==== Extract provided ====

Businesses less prepared as LDC graduation clock ticks
The clock is ticking toward November 2026, when Bangladesh will formally step out of the Least Developed Country after eight years of assessments and repeated reviews by the UN committee for Development Policy. However business leaders now say they are still not adequately prepared to face the harsh reality of a post-LDC world.
Although the moment should have been a milestone of confidence, signaling that the country is ready to compete on fairer terms in the global market, the mood within the country’s key export industries, especially among leaders of the ready-made garment. Textile and pharmaceutical sectors, tell a different story.
Business leaders and bankers at a roundtable, organised by International Chamber of Commerce-Bangladesh (ICCB) in the capital on Tuesday said Bangladesh is not fully prepared to face the economic and institutional challenges that will follow its graduation from the LDC category, warning that it could expose the economy to serious risks.
They urged the next government to take up the issue with urgency, as understanding and addressing the realities of LDC graduation would take time. They warned that even a two- or three-year extension would be meaningless without concrete action. We already had eight years to prepare. There were many meetings and seminars, but little real progress.
However, the interim government has repeatedly said it will stick to the November 2026 graduation deadline. But in the face of widespread opposition, it invited the United Nations Committee for Development Policy (UNCDP) to assess conditions on the ground in November last year exchanging views with business leaders, policymakers and economists. A second round-up is also scheduled for this month (February).
It is to be noted that last year, apparel exports reached $39 billion, making Bangladesh the second-largest garment exporter after China with close to 8 percent of the global market.
The risk, according to economists, is concentration. Unlike many countries that have graduated, Bangladesh is heavily reliant on a single export sector and a limited number of markets, leaving it more exposed to any sudden loss of trade privileges.
The hard truth is that in the past few years since graduation was confirmed, Bangladesh has made little tangible progress in addressing the structural reforms required for a smooth transition.
It now needs to be decided, by both policymakers and the business community, whether the country should actively pursue a deferral of LDC graduation. There is precedent for such extensions, as some LDCs in the past have sought and secured more time. There is nothing wrong in seeking for this breathing space.

==== Input data ====

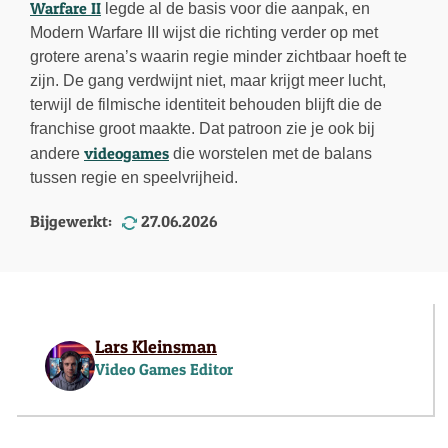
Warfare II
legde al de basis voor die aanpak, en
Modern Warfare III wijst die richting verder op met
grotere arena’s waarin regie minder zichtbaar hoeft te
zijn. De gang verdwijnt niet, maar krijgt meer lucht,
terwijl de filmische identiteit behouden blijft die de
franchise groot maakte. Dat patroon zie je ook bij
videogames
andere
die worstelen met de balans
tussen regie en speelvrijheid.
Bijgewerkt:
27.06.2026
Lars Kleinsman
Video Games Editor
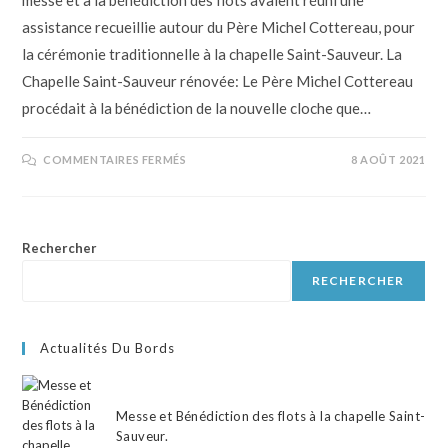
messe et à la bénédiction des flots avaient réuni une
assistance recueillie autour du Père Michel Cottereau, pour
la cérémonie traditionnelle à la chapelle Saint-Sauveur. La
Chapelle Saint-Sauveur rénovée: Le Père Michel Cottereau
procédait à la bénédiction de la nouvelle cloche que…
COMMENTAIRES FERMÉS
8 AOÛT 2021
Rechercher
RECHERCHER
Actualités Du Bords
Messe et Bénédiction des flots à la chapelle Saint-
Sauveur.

====

Exercise 1:
Copy out the part of the article on LDC graduation starting with "However, the interim" and going on through "of trade privileges.".
Exercise 2:
List every sector the article on LDC graduation names among the country's key export industries whose leaders tell a different story.

Answer space 1:
However, the interim government has repeatedly said it will stick to the November 2026 graduation deadline. But in the face of widespread opposition, it invited the United Nations Committee for Development Policy (UNCDP) to assess conditions on the ground in November last year exchanging views with business leaders, policymakers and economists. A second round-up is also scheduled for this month (February).
It is to be noted that last year, apparel exports reached $39 billion, making Bangladesh the second-largest garment exporter after China with close to 8 percent of the global market.
The risk, according to economists, is concentration. Unlike many countries that have graduated, Bangladesh is heavily reliant on a single export sector and a limited number of markets, leaving it more exposed to any sudden loss of trade privileges.

Answer space 2:
- Ready-made garment
- Textile
- Pharmaceutical